Photographe, Georges Rousse court le monde pour s’approprier temporairement des salles vides, des entrepôts abandonnés, des palais en ruine, des immeubles promis à la démolition…
Il choisit un espace où il peint murs, sols, plafonds de façon à créer l’illusion que des volumes géométriques simples et monumentaux occupent toute la pièce. Or, ce travail éphémère de peinture est destiné à disparaître : il est dépendant totalement de l’acte photographique. C’est l’appareil photo qui délimite l’espace à peindre, qui définit le point de vue, qui trace la perspective. Une épreuve photographique en couleurs est la trace et seule mémoire de ce long processus…
A Clermont-Ferrand, il a révélé des espaces architecturaux chargés d’âme grâce à la rencontre d’acteurs culturels qui l’ont accompagné.
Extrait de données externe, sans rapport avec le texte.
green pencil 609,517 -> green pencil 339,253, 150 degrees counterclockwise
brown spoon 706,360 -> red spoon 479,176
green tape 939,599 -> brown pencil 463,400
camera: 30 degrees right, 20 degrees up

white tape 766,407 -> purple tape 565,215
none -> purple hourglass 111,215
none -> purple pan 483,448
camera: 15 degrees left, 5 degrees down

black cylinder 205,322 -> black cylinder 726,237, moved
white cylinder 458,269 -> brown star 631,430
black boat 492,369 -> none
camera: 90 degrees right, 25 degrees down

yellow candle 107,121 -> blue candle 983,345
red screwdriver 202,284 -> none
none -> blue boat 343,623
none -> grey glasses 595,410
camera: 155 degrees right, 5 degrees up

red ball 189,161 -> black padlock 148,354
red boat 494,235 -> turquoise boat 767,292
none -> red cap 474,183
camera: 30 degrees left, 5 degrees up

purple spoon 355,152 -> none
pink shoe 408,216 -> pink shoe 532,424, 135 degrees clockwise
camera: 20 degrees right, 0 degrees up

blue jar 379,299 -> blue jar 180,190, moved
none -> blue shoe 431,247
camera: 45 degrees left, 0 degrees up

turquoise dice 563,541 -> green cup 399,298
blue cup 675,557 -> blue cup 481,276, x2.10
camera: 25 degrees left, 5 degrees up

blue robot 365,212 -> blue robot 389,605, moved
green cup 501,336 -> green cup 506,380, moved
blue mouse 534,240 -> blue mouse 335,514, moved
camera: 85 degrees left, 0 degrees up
Depuis une décennie, il a investi plusieurs bâtiments patrimoniaux avant qu’ils ne soient réhabilités en lieux culturels : en 2000, l’ancienne Halle aux blés (historique Ecole des beaux-arts), en 2008, les caves voûtées de la Galerie Gastaud, puis un bel appartement historique (nouveau FRAC Auvergne).
En 2009, grâce à l’Ecole Nationale Supérieure d’Architecture de Clermont-Ferrand, Georges Rousse a travaillé, assisté d’étudiants, dans l’ancien hôpital-sanatorium Sabourin à Montferrand, avant qu’il ne soit restructuré en future école d’architecture.
Le MARQ présente l’ensemble des œuvres réalisées à Clermont-Ferrand - dont certaines inédites - qui seront mises en dialogue avec une sélection de photographies antérieures.
A découvrir dans l’atrium du musée, la dernière installation in situ de Georges Rousse, ainsi qu’un catalogue d’exposition.
Georges Rousse continue sa recherche de lieux et investit cet été la Chapelle Saint-Charles à Avignon.